## El problema
En el texto sobre la crisis de la democracia en el Perú, ¿qué porcentaje de la población económicamente activa se encontraba en la economía informal durante el ciclo de crecimiento?

## Página
******************************

Propongo incorporar a nuestro análisis de la crisis de la democracia y las protestas del sur peruano las siguientes dos cuestiones: por un lado, el modo particular de nuestro crecimiento económico en las últimas dos décadas y, de otro lado, las transformaciones de la sociedad rural como consecuencia de dicho crecimiento. Empecemos por la primera. El Perú ha experimentado un espectacular ciclo de prosperidad económica que en su mejor momento bordeó el 9% del PBI. El problema es que este crecimiento se produjo con el 75% de la población económicamente activa (PEA) en el universo de la economía informal. Más aún, en ciertas regiones y provincias del país las actividades económicas que estructuran la vida social de la población están vinculadas a la minería ilegal, al contrabando y al narcotráfico. Podemos llamar a esto “desborde de crecimiento”, para utilizar la metáfora de Matos Mar referida al mundo popular.

******************************

[Entradas de datos]

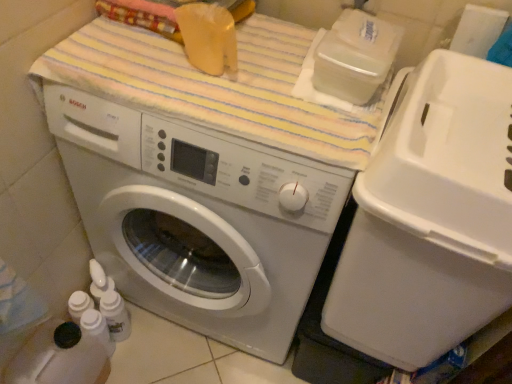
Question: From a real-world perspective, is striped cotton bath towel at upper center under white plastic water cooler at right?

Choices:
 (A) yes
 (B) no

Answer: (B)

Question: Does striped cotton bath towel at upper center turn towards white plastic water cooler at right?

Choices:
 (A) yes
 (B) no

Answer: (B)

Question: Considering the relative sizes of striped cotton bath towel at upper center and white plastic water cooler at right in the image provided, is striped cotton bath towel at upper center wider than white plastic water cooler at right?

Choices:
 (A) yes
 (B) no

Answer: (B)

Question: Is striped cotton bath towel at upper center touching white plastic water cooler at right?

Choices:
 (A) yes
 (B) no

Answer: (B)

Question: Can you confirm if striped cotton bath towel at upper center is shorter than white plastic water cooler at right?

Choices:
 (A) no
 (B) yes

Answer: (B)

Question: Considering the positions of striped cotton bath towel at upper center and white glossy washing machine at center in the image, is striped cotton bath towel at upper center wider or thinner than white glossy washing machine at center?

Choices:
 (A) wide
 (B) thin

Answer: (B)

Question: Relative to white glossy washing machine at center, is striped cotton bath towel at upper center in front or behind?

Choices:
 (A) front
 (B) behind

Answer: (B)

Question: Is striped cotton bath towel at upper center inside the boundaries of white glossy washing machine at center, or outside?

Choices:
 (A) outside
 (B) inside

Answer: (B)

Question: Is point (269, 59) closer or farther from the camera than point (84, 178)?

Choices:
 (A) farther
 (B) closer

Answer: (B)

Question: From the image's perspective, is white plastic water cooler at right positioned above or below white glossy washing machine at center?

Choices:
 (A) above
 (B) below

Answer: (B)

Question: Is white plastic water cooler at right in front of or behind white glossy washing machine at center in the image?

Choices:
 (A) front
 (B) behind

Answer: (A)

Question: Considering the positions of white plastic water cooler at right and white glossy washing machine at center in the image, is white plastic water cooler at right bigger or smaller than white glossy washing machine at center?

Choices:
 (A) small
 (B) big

******************************

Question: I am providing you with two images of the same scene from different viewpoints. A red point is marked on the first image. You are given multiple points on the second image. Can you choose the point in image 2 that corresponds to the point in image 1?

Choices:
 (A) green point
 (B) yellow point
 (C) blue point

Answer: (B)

******************************

## Respuesta completa
El 75% de la población económicamente activa estaba en la economía informal.